* _Text excerpt_:
######
What: Google released new guidance explaining the two primary technical mechanisms that determine visibility in AI search features - retrieval-augmented generation and the query fan-out technique - alongside guidance on non-commodity content, structured data, LLMs.txt, content chunking, inauthentic mentions, and the transition to agentic search experiences. Haynes walked through the document publicly, adding context from client work and attendance at Google events.
When: The YouTube video was published on May 15, 2026. The Google documentation it analyzes was released the same day.
Where: The video was published on YouTube under Haynes' "Search News You Can Use" series. The Google documentation is part of the company's developer and search help resources.
Why: The documentation is significant because it formally addresses - and in several cases dismisses - practices that have proliferated in the SEO industry as direct responses to AI search features. It confirms that traditional SEO fundamentals remain the primary path to AI citation, while clarifying that the index now functions primarily as grounding material for AI answers rather than a list of pages for users to visit. For advertisers and publishers, the implications extend into agentic commerce infrastructure and the changing role of websites as grounding layers for AI assistants rather than direct traffic destinations.
######
* _Task list_:
a: Using the summary of Google's AI search guidance, state whether each statement agrees with it, answering yes or no and quoting the words that decide it: (i) the YouTube video and the Google documentation came out on the same day; (ii) the documentation holds that new AI-specific practices have displaced traditional SEO fundamentals; (iii) the video appeared in Haynes' "Search News You Can Use" series.
b: According to the summary of Google's AI search guidance, which two primary technical mechanisms determine visibility in AI search features?
c: Based on the summary of Google's AI search guidance, explain why the documentation is considered significant.
The material that follows comes from a separate source.
######
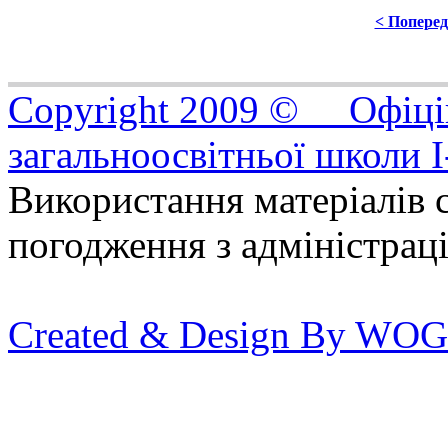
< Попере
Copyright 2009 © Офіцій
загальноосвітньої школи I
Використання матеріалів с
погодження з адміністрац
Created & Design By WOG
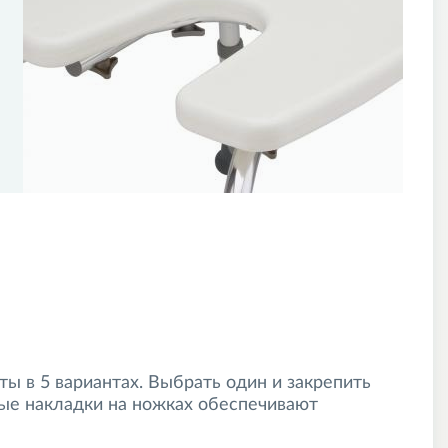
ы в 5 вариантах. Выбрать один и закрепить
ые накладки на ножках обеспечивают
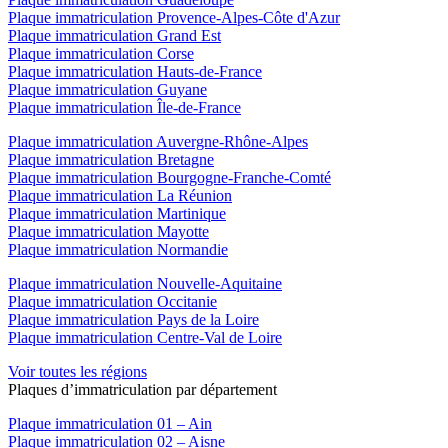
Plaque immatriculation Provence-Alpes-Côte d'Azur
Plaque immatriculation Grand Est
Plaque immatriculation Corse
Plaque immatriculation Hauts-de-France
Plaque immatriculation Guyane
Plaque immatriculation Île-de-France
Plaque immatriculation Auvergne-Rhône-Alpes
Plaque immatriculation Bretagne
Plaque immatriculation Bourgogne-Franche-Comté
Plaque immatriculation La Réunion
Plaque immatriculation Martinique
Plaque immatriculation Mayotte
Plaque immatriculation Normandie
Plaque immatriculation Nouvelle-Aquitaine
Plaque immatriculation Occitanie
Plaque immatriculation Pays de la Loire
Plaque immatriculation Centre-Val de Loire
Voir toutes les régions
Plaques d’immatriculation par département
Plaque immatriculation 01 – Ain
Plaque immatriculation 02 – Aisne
######
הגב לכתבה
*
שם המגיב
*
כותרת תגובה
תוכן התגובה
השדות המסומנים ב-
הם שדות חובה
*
######
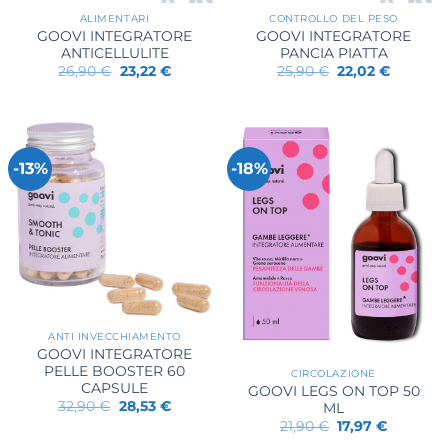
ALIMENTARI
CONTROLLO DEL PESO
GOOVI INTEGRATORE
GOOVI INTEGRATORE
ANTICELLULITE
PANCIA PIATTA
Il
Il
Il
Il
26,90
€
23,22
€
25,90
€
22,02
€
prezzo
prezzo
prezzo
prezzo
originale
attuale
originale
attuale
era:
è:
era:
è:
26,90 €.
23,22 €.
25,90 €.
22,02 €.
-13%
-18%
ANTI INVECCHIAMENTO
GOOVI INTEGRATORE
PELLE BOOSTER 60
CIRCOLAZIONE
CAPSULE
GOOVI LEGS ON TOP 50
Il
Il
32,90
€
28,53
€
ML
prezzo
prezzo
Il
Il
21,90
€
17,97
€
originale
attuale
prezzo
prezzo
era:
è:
######
* _Results_:
a:
(i) Yes: "The Google documentation it analyzes was released the same day."
(ii) No: "It confirms that traditional SEO fundamentals remain the primary path to AI citation"
(iii) Yes: "The video was published on YouTube under Haynes' "Search News You Can Use" series."

b: Retrieval-augmented generation and the query fan-out technique.

c: The documentation formally addresses, and in several cases dismisses, practices that have spread through the SEO industry as direct responses to AI search features. It also confirms that traditional SEO fundamentals remain the primary path to AI citation. In addition, it clarifies that the index now serves mainly as grounding material for AI answers rather than as a list of pages for users to visit.